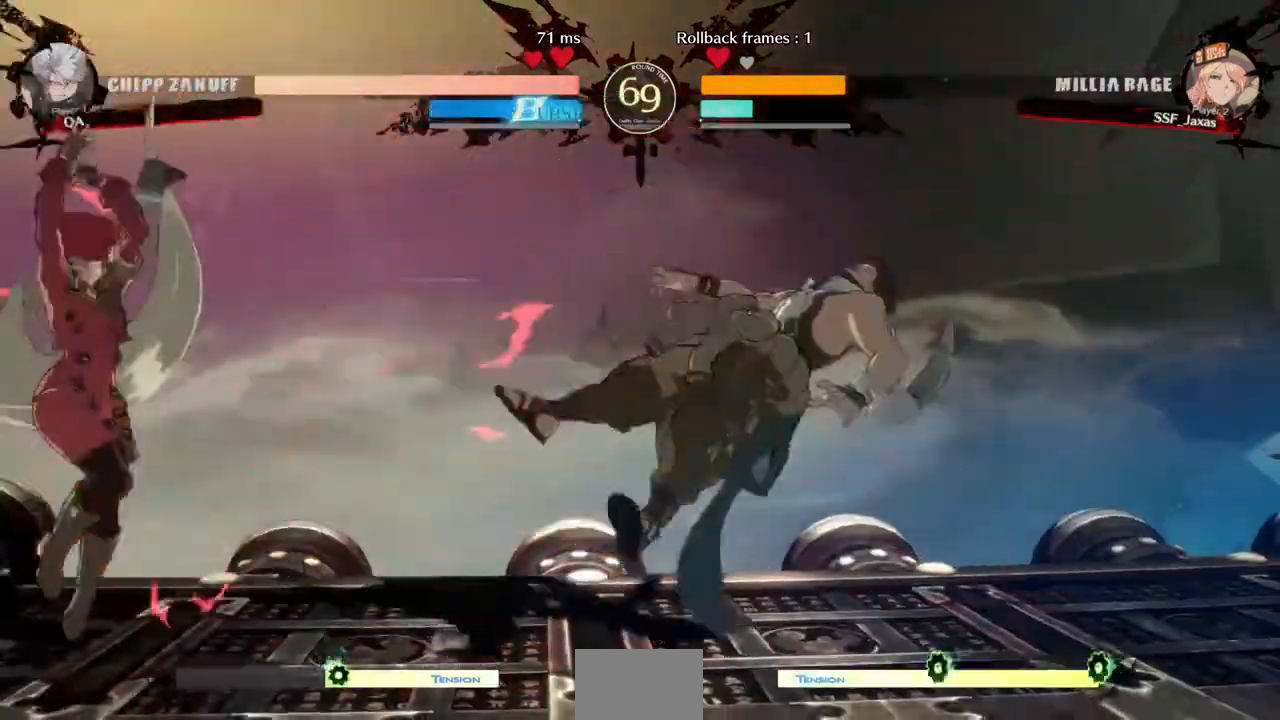
{"dt_ms": 520, "buttons": ["DPAD_RIGHT"]}
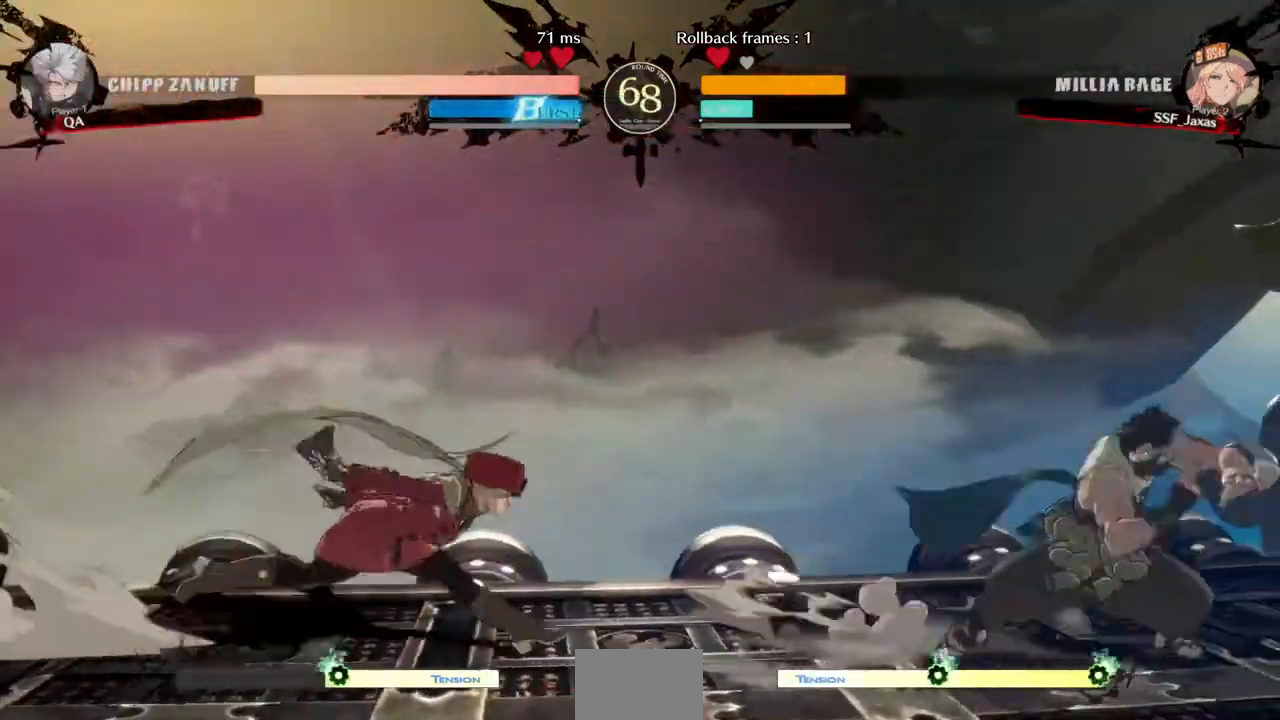
{"dt_ms": 1000, "buttons": ["DPAD_LEFT"]}
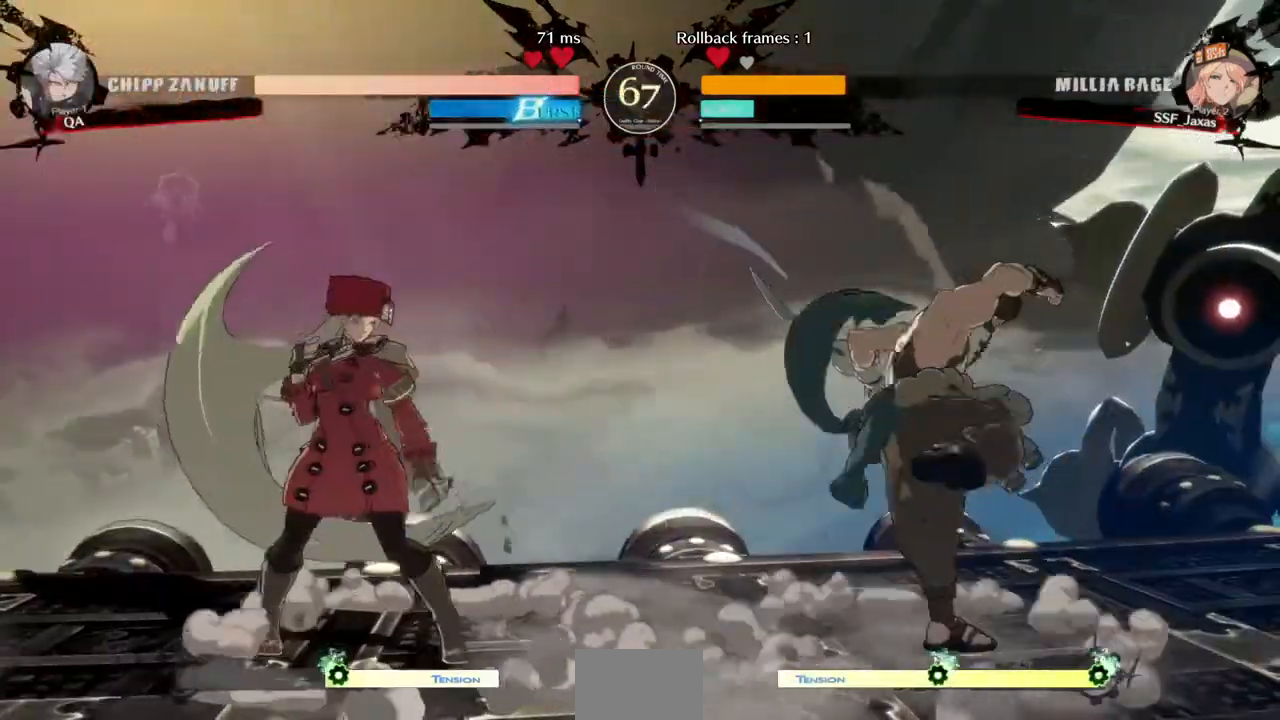
{"dt_ms": 1000, "buttons": ["R2", "DPAD_DOWN"]}
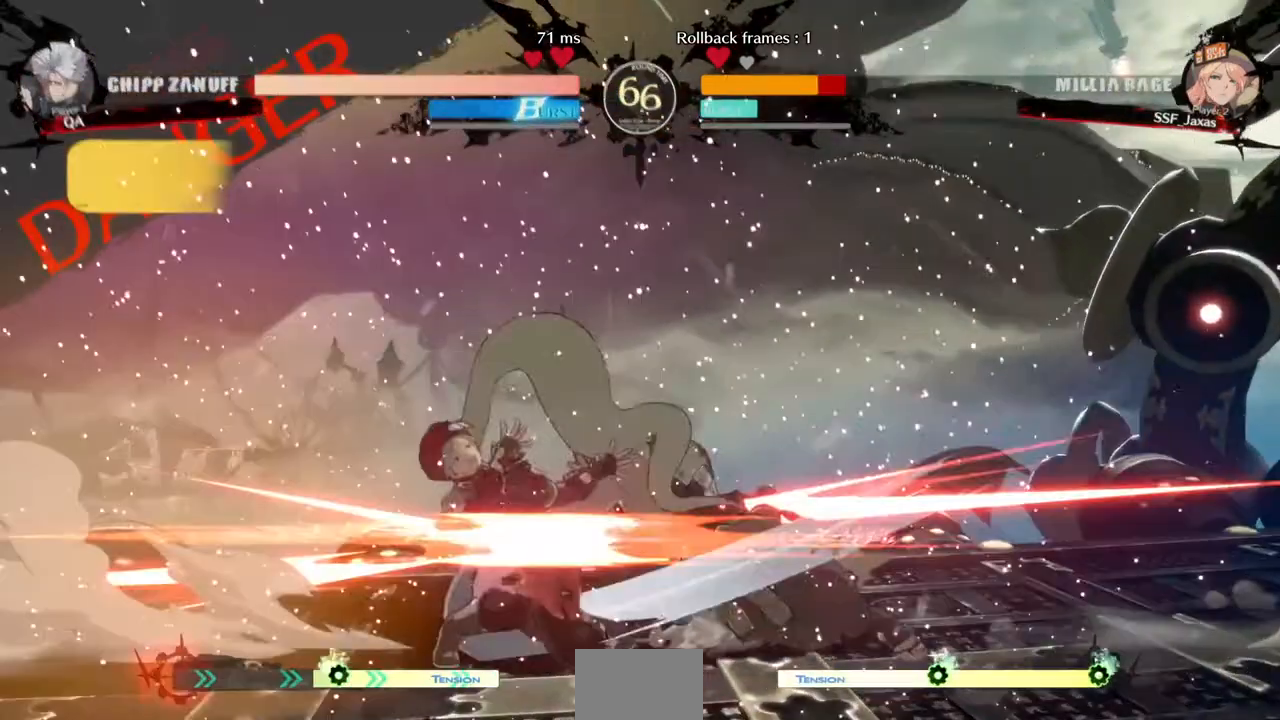
{"dt_ms": 480, "buttons": ["DPAD_LEFT"], "events": [[120, "R2", "up"], [160, "DPAD_DOWN", "up"], [240, "DPAD_LEFT", "down"]]}
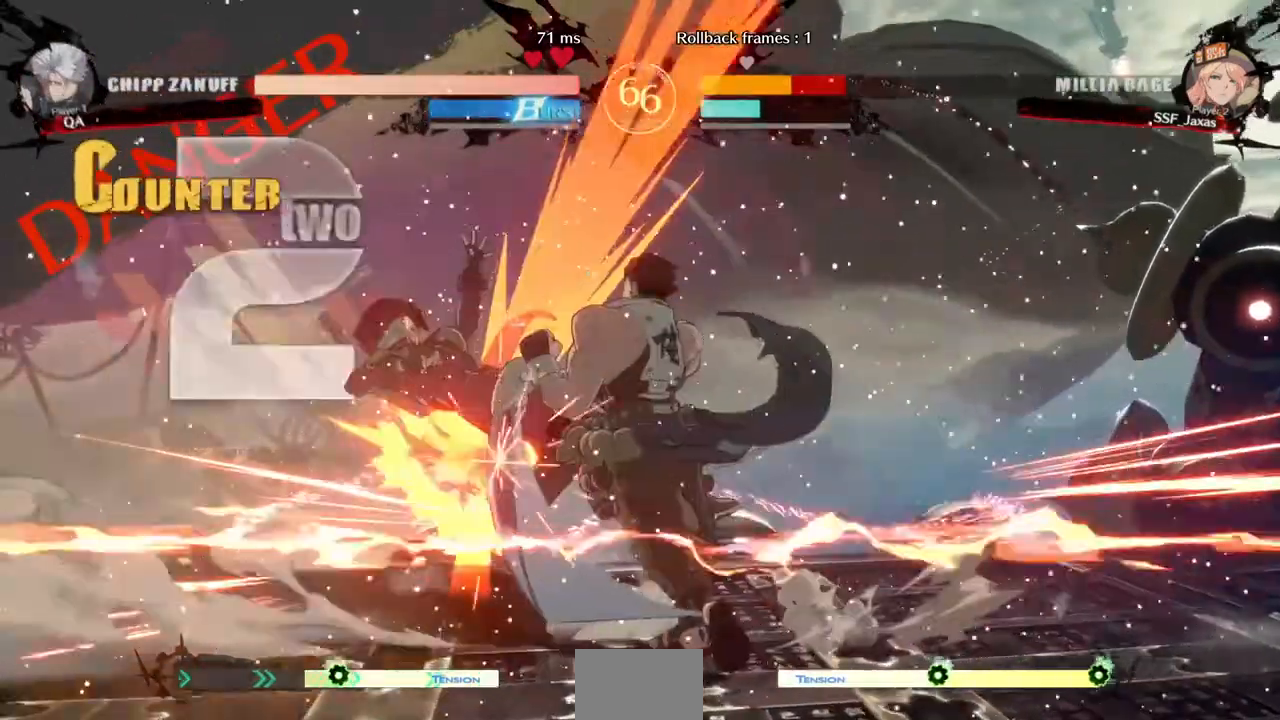
{"dt_ms": 1000, "buttons": ["DPAD_LEFT"]}
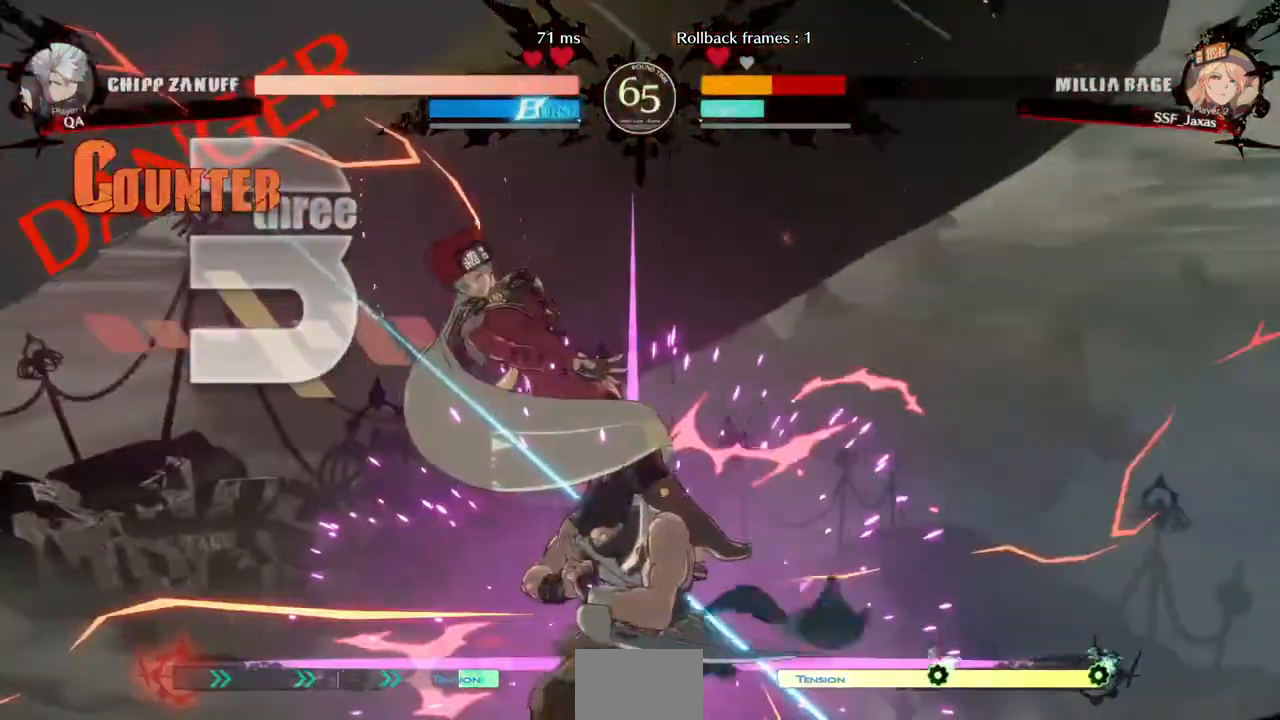
{"dt_ms": 520, "buttons": ["DPAD_LEFT"], "events": []}
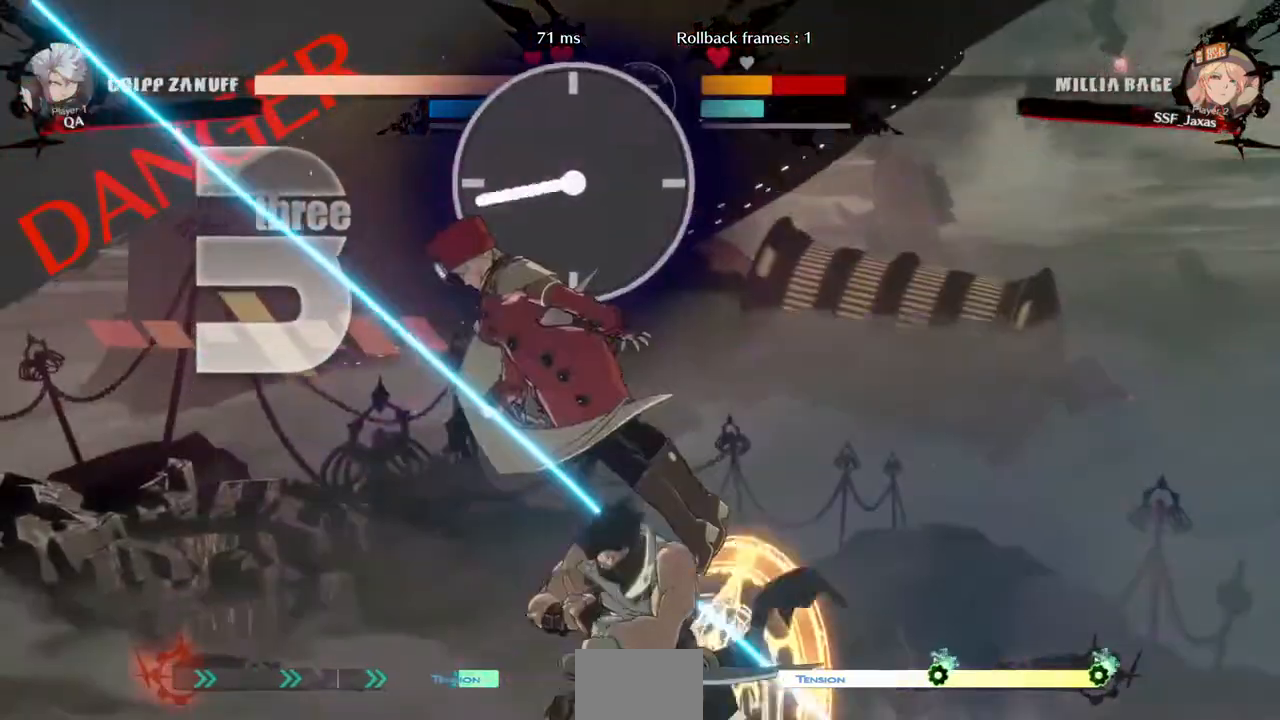
{"dt_ms": 480, "buttons": ["SQUARE", "DPAD_LEFT"]}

▸ **WHAT TO PRODUCE**:
Nothing but a number is wanted here: how many lines of the material contain the string "events".

▸ **WRITTEN ANSWER**:
2